No Brasil, porém, o histórico em moeda estável é mais curto, pouco mais de 30 anos desde o Plano Real. Isso torna a leitura estatística mais limitada e sujeita a ruídos de fatores locais, como política, discussão de orçamento e incertezas fiscais.
Saravalle lembra ainda que o rali de Natal não é uma regra, mas um comportamento de mercado que pode ou não se repetir. “Em 2024, por exemplo, a gente não teve rali de Natal na bolsa brasileira. Pelo contrário, os últimos meses do ano foram negativos. Quem brilhou foi o dólar”, recorda.
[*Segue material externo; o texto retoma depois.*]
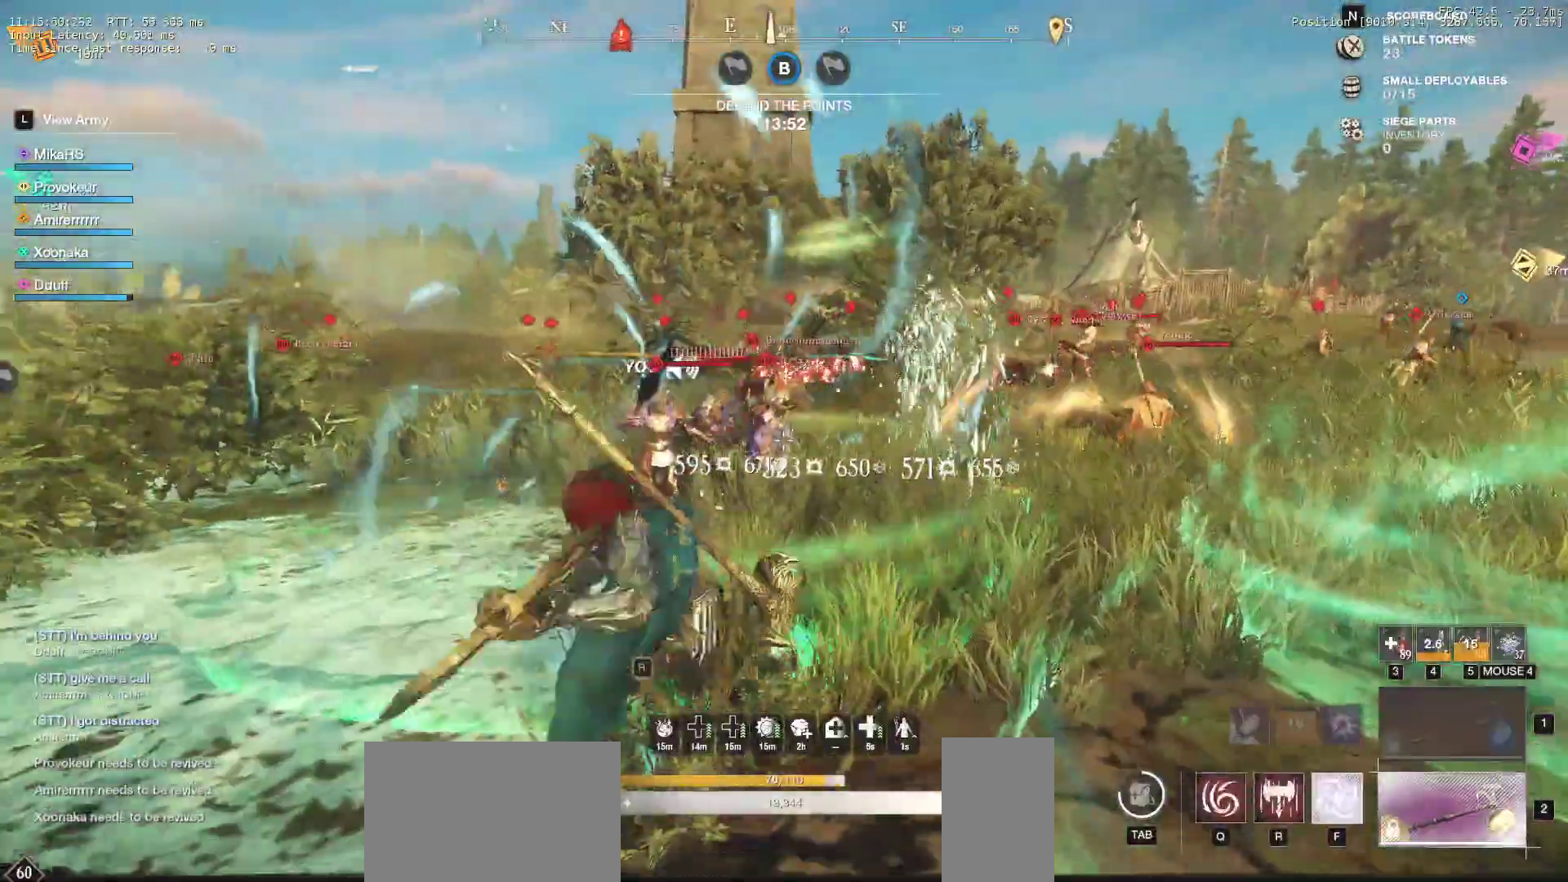
{"keys": ["w"], "mouse": [], "events": [[33, "mouse_wheel", "down"], [83, "s", "down"], [117, "mouse_wheel", "up"], [133, "d", "down"], [150, "f", "up"], [150, "s", "up"], [200, "d", "up"], [367, "shift", "down"], [433, "ctrl", "down"], [450, "space", "down"], [467, "space", "up"], [483, "shift", "up"], [500, "ctrl", "up"]]}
Efeito calendário: janeiro costuma ser ainda mais forte
Se dezembro é o mês mais famoso, janeiro é o mês que, segundo estudos acadêmicos citados por Saravalle, costuma apresentar estatisticamente maior probabilidade de resultado positivo, ao menos no mercado americano, com reflexos parciais no Brasil.
“Historicamente, o mês de janeiro tende a ser mais positivo por conta do chamado efeito calendário”, explica. O gestor associa esse movimento à combinação de otimismo de virada de ano, resoluções de ‘vou ganhar dinheiro no próximo ano’ e decisões de rebalanceamento de carteira, tanto de investidores pessoas físicas quanto de gestores profissionais.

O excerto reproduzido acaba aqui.